Collected data entries:
┌────────

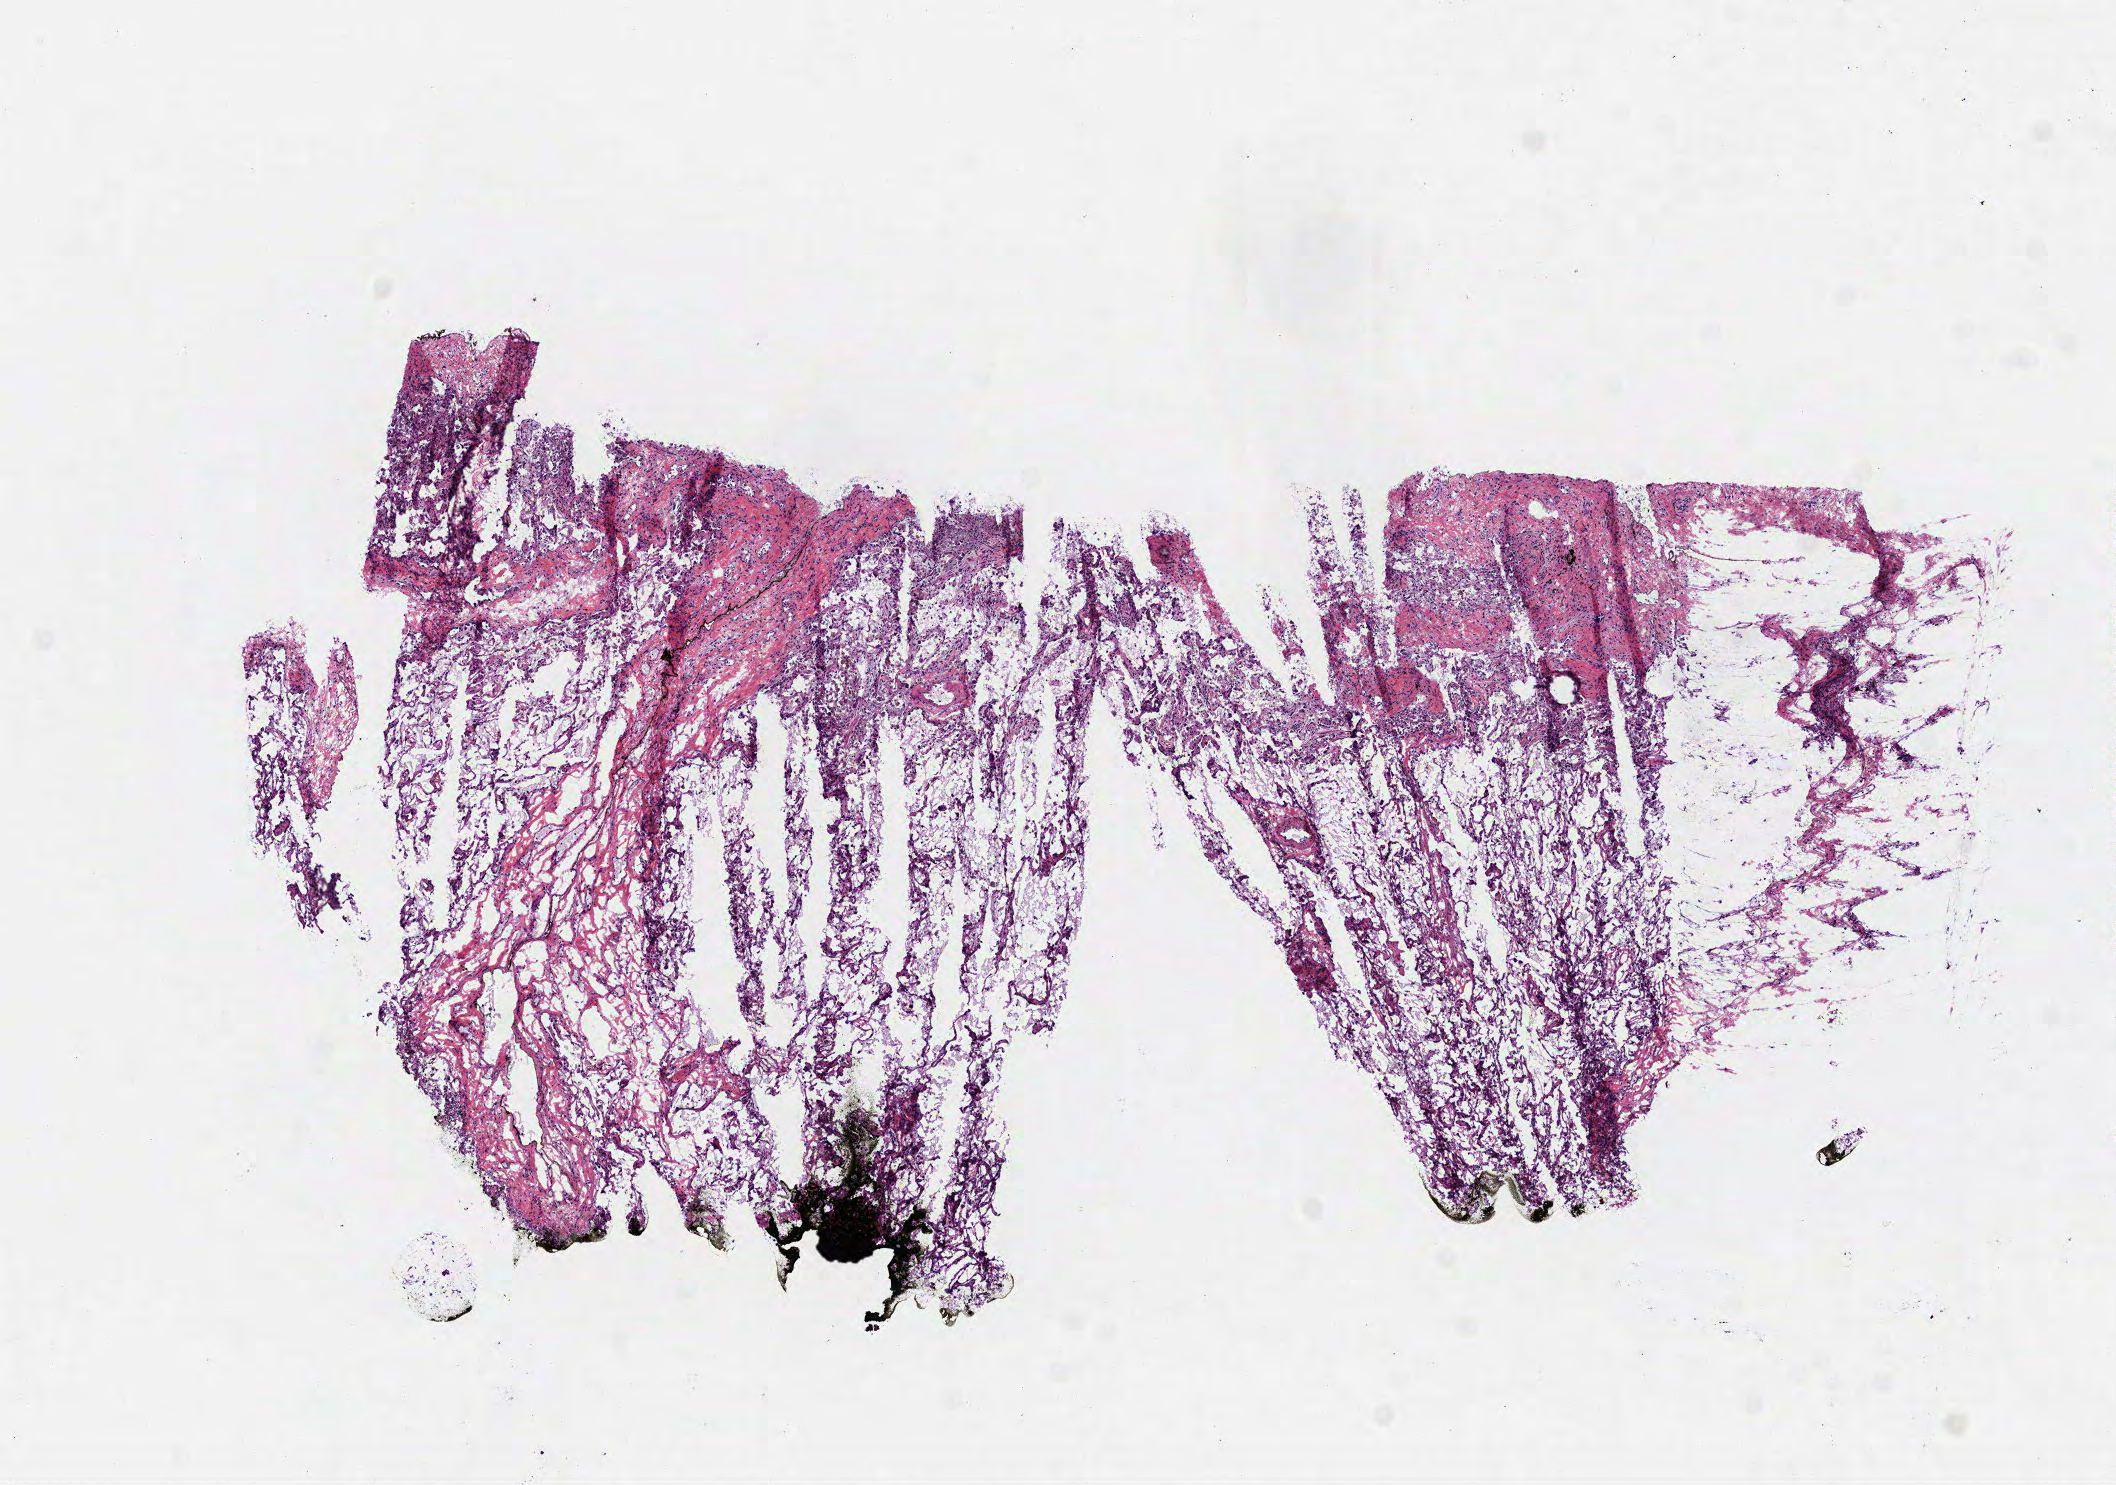
Digitized H&E tissue section (whole slide), shown as a low-resolution overview of the whole scanned area (about 8.5 x 6.0 mm, acquisition: 40x scan). Frozen section from the top of the tissue portion. Lung, solid tissue normal (non-tumour tissue) sample. Male patient; age at initial diagnosis 68 years.
This section: solid tissue normal sample (biorepository sample class). Patient diagnosis: Squamous cell carcinoma, NOS.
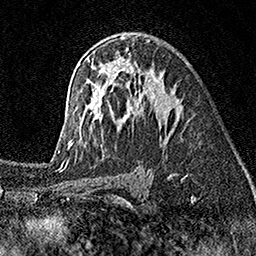
Breast MRI (dynamic contrast-enhanced), one axial slice; position 101 of 160 along the scan axis; cropped to one breast; dynamic contrast-enhanced series, time point 2 of 7 at this slice position (early post-contrast); 1.5 T; TE 3.5 ms, TR 7.2 ms; 1 mm slice thickness; 256 × 256 image matrix, field of view 165 × 165 mm. Female patient.
Outlined on this slice (semi-automatic segmentation, software-assisted and operator-edited):
- enhancing-tissue mask used for the functional tumour volume (all voxels passing the contrast-enhancement thresholds inside the analysis volume; usually the tumour): bounding box (x1, y1, x2, y2) in pixels: (58, 36, 181, 155)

└────────

* BRIEF
Without the pictures, give all the records above again exactly.

* ANSWER SPACE
Digitized H&E tissue section (whole slide), shown as a low-resolution overview of the whole scanned area (about 8.5 x 6.0 mm, acquisition: 40x scan). Frozen section from the top of the tissue portion. Lung, solid tissue normal (non-tumour tissue) sample. Male patient; age at initial diagnosis 68 years.
This section: solid tissue normal sample (biorepository sample class). Patient diagnosis: Squamous cell carcinoma, NOS.
Breast MRI (dynamic contrast-enhanced), one axial slice; position 101 of 160 along the scan axis; cropped to one breast; dynamic contrast-enhanced series, time point 2 of 7 at this slice position (early post-contrast); 1.5 T; TE 3.5 ms, TR 7.2 ms; 1 mm slice thickness; 256 × 256 image matrix, field of view 165 × 165 mm. Female patient.
Outlined on this slice (semi-automatic segmentation, software-assisted and operator-edited):
- enhancing-tissue mask used for the functional tumour volume (all voxels passing the contrast-enhancement thresholds inside the analysis volume; usually the tumour): bounding box (x1, y1, x2, y2) in pixels: (58, 36, 181, 155)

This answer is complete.